## EXERCISE GOAL
A word-for-word transcription of the data below is required.

[Start of Attachment]

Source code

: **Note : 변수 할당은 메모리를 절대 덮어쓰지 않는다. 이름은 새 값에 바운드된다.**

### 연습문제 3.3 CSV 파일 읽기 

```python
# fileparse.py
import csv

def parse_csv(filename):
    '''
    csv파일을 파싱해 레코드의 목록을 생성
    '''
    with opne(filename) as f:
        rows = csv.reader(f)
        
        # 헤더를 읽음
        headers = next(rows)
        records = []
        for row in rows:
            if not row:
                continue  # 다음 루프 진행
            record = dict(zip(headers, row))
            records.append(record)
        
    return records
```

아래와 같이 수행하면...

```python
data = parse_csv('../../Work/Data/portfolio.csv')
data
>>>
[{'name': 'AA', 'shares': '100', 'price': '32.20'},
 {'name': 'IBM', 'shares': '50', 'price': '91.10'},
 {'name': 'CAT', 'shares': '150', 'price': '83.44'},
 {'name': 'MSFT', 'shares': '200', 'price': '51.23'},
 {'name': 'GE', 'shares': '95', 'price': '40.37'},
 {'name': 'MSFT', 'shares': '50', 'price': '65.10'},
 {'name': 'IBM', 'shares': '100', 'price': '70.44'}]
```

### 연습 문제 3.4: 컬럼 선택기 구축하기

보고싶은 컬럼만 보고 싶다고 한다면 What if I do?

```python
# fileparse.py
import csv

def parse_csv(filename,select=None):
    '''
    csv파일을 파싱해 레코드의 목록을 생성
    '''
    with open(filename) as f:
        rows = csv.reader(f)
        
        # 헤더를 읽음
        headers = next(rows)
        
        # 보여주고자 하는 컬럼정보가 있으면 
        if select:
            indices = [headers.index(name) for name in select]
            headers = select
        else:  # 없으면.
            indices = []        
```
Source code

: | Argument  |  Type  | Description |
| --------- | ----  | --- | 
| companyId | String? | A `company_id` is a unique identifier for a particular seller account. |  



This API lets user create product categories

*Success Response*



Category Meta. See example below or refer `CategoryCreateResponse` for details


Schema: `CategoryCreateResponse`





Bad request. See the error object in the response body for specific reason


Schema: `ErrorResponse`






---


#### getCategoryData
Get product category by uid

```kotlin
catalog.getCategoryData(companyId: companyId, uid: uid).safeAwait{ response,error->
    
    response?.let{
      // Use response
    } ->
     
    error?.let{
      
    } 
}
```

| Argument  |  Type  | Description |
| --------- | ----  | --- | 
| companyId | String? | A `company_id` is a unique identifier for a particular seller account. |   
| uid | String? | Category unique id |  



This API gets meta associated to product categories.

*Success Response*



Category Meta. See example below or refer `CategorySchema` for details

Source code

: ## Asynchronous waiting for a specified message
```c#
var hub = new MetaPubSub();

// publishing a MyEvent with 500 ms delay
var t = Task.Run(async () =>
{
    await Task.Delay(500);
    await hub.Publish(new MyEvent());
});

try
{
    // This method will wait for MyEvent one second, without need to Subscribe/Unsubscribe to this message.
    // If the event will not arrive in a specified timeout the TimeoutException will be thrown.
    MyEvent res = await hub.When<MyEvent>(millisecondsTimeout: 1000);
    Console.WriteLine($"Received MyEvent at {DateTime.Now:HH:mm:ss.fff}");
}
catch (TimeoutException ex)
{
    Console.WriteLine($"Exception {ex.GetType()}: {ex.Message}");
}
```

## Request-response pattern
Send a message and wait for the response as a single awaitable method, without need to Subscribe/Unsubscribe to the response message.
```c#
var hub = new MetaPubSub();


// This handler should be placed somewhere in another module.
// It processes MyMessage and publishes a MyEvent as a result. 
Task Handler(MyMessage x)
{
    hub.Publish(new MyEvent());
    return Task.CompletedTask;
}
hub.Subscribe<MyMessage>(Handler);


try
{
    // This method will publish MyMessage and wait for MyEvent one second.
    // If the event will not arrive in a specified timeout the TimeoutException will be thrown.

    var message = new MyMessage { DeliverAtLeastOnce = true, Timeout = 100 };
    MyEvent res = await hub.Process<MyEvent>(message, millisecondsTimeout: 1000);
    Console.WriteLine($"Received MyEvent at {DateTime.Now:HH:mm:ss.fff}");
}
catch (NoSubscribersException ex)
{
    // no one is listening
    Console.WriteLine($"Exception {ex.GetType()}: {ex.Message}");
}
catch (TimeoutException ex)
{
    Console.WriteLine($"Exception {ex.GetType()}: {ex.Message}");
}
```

[End of Attachment]

## SOLUTION
Source code

: **Note : 변수 할당은 메모리를 절대 덮어쓰지 않는다. 이름은 새 값에 바운드된다.**

### 연습문제 3.3 CSV 파일 읽기 

```python
# fileparse.py
import csv

def parse_csv(filename):
    '''
    csv파일을 파싱해 레코드의 목록을 생성
    '''
    with opne(filename) as f:
        rows = csv.reader(f)
        
        # 헤더를 읽음
        headers = next(rows)
        records = []
        for row in rows:
            if not row:
                continue  # 다음 루프 진행
            record = dict(zip(headers, row))
            records.append(record)
        
    return records
```

아래와 같이 수행하면...

```python
data = parse_csv('../../Work/Data/portfolio.csv')
data
>>>
[{'name': 'AA', 'shares': '100', 'price': '32.20'},
 {'name': 'IBM', 'shares': '50', 'price': '91.10'},
 {'name': 'CAT', 'shares': '150', 'price': '83.44'},
 {'name': 'MSFT', 'shares': '200', 'price': '51.23'},
 {'name': 'GE', 'shares': '95', 'price': '40.37'},
 {'name': 'MSFT', 'shares': '50', 'price': '65.10'},
 {'name': 'IBM', 'shares': '100', 'price': '70.44'}]
```

### 연습 문제 3.4: 컬럼 선택기 구축하기

보고싶은 컬럼만 보고 싶다고 한다면 What if I do?

```python
# fileparse.py
import csv

def parse_csv(filename,select=None):
    '''
    csv파일을 파싱해 레코드의 목록을 생성
    '''
    with open(filename) as f:
        rows = csv.reader(f)
        
        # 헤더를 읽음
        headers = next(rows)
        
        # 보여주고자 하는 컬럼정보가 있으면 
        if select:
            indices = [headers.index(name) for name in select]
            headers = select
        else:  # 없으면.
            indices = []        
```
Source code

: | Argument  |  Type  | Description |
| --------- | ----  | --- | 
| companyId | String? | A `company_id` is a unique identifier for a particular seller account. |  



This API lets user create product categories

*Success Response*



Category Meta. See example below or refer `CategoryCreateResponse` for details


Schema: `CategoryCreateResponse`





Bad request. See the error object in the response body for specific reason


Schema: `ErrorResponse`






---


#### getCategoryData
Get product category by uid

```kotlin
catalog.getCategoryData(companyId: companyId, uid: uid).safeAwait{ response,error->
    
    response?.let{
      // Use response
    } ->
     
    error?.let{
      
    } 
}
```

| Argument  |  Type  | Description |
| --------- | ----  | --- | 
| companyId | String? | A `company_id` is a unique identifier for a particular seller account. |   
| uid | String? | Category unique id |  



This API gets meta associated to product categories.

*Success Response*



Category Meta. See example below or refer `CategorySchema` for details

Source code

: ## Asynchronous waiting for a specified message
```c#
var hub = new MetaPubSub();

// publishing a MyEvent with 500 ms delay
var t = Task.Run(async () =>
{
    await Task.Delay(500);
    await hub.Publish(new MyEvent());
});

try
{
    // This method will wait for MyEvent one second, without need to Subscribe/Unsubscribe to this message.
    // If the event will not arrive in a specified timeout the TimeoutException will be thrown.
    MyEvent res = await hub.When<MyEvent>(millisecondsTimeout: 1000);
    Console.WriteLine($"Received MyEvent at {DateTime.Now:HH:mm:ss.fff}");
}
catch (TimeoutException ex)
{
    Console.WriteLine($"Exception {ex.GetType()}: {ex.Message}");
}
```

## Request-response pattern
Send a message and wait for the response as a single awaitable method, without need to Subscribe/Unsubscribe to the response message.
```c#
var hub = new MetaPubSub();


// This handler should be placed somewhere in another module.
// It processes MyMessage and publishes a MyEvent as a result. 
Task Handler(MyMessage x)
{
    hub.Publish(new MyEvent());
    return Task.CompletedTask;
}
hub.Subscribe<MyMessage>(Handler);


try
{
    // This method will publish MyMessage and wait for MyEvent one second.
    // If the event will not arrive in a specified timeout the TimeoutException will be thrown.

    var message = new MyMessage { DeliverAtLeastOnce = true, Timeout = 100 };
    MyEvent res = await hub.Process<MyEvent>(message, millisecondsTimeout: 1000);
    Console.WriteLine($"Received MyEvent at {DateTime.Now:HH:mm:ss.fff}");
}
catch (NoSubscribersException ex)
{
    // no one is listening
    Console.WriteLine($"Exception {ex.GetType()}: {ex.Message}");
}
catch (TimeoutException ex)
{
    Console.WriteLine($"Exception {ex.GetType()}: {ex.Message}");
}
```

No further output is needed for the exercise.